Apakah Anda tahu apa itu sindrom Paris?

Apakah Anda tahu apa itu sindrom Paris? / Psikologi

Sebenarnya, sindrom ini diidentifikasi oleh seorang psikiater bernama Hiroaki Ota. Meskipun mereka menderita sebagian besar orang Jepang atau Asia juga dapat terjadi pada pelancong dari bagian lain dunia, terutama pada mereka yang budayanya sangat berbeda dari Paris.

Dalam kasus spesifik orang Timur, apa yang terjadi pada mereka Ini adalah kejutan yang mendalam yang dapat menyebabkan trauma atau gejala fisik, serta gangguan saraf. ¿Mengapa ini terjadi? Pada dasarnya oleh “kaget” bea cukai dan oleh harapan yang disimpan dalam perjalanan.

Kedutaan Besar Jepang di Perancis telah memutuskan untuk menawarkan layanan kepada wisatawan yang menderita Sindrom Paris. Sementara itu bukan jumlah yang signifikan (mengingat bahwa lebih dari satu juta orang Jepang mengenakan “kota terang”), kebenarannya adalah itu semakin banyak orang menderita masalah ini ketika mereka menginjak lantai yang sama dengan Menara Eiffel atau Arc de Triomphe.

Sebagian besar, mereka yang menderita Sindrom Paris adalah wanita berusia di atas 30 tahun. Idenya tentang Paris sebagai tempat magis, romantis, ideal untuk menemukan cinta, dll. Berasal dari film dan buku, serta imajinasi populer.

Meski semua turis, dari negara mana saja, mereka dapat dikejutkan oleh Paris yang sesungguhnya dan perbedaan antara apa yang mereka bayangkan (apa yang mereka harapkan dari idealisasi tempat itu), orang Jepang telah menunjukkan gejala yang lebih kuat. Begitulah dampak kejutan budaya yang membuat mereka trauma dan bahkan membutuhkan bantuan medis.
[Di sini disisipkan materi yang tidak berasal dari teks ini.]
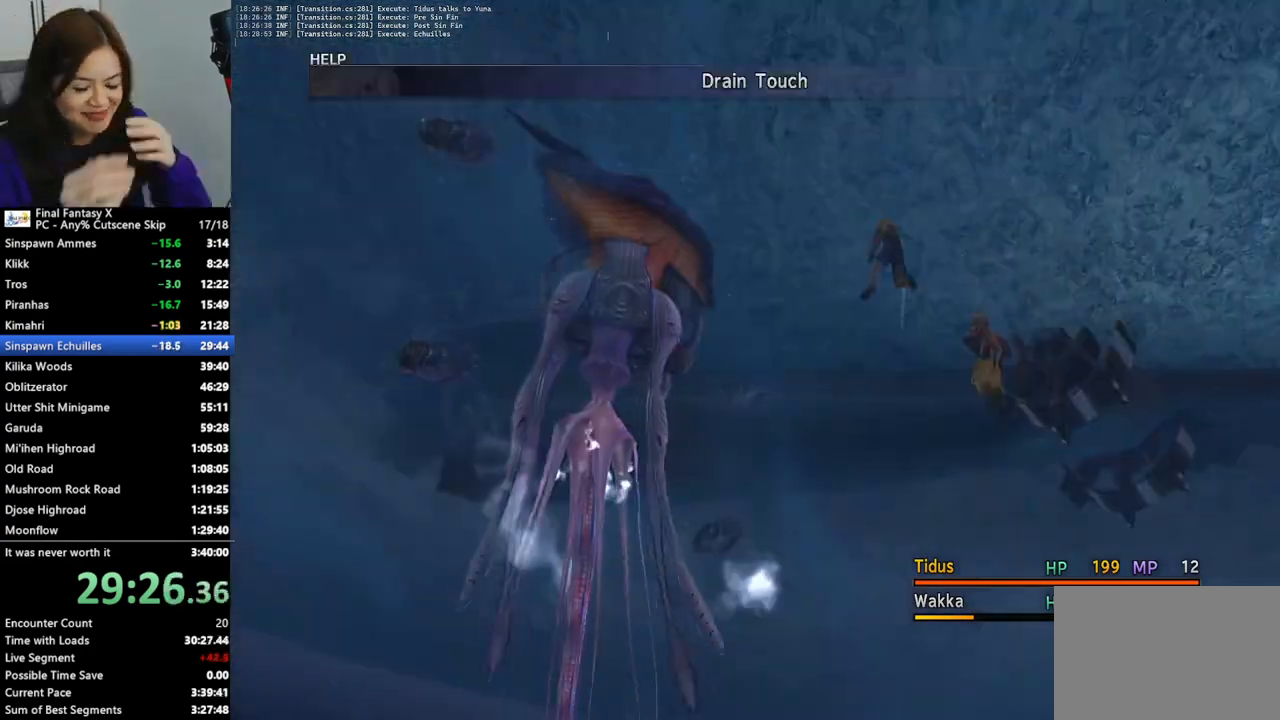
{"buttons": [], "left_stick": "center", "right_stick": "center", "events": [[33, "DPAD_LEFT", "up"], [133, "DPAD_LEFT", "down"], [200, "DPAD_LEFT", "up"], [267, "DPAD_LEFT", "down"], [367, "DPAD_LEFT", "up"], [433, "DPAD_LEFT", "down"], [500, "DPAD_LEFT", "up"]]}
Ini mungkin terlihat ekstrem, tetapi itu benar.

Visi idilis Paris adalah karena apa yang mereka lihat dalam film seperti contohnya “Amelié”, di mana Anda dapat melihat Champs Elysees yang romantis, Museum Louvre, Katedral Notre Dame, Sungai Seine, distrik Montmartre yang indah dan tentu saja, Menara Eiffel yang luar biasa. Di Paris ada banyak lagi, seperti yang ditampilkan di bioskop, seperti mode, kafe tradisional, dan wanita cantik ... tetapi juga, keramaian, kekasaran, mendorong, kebisingan, orang-orang dari sini ke sana, kotoran, polusi ...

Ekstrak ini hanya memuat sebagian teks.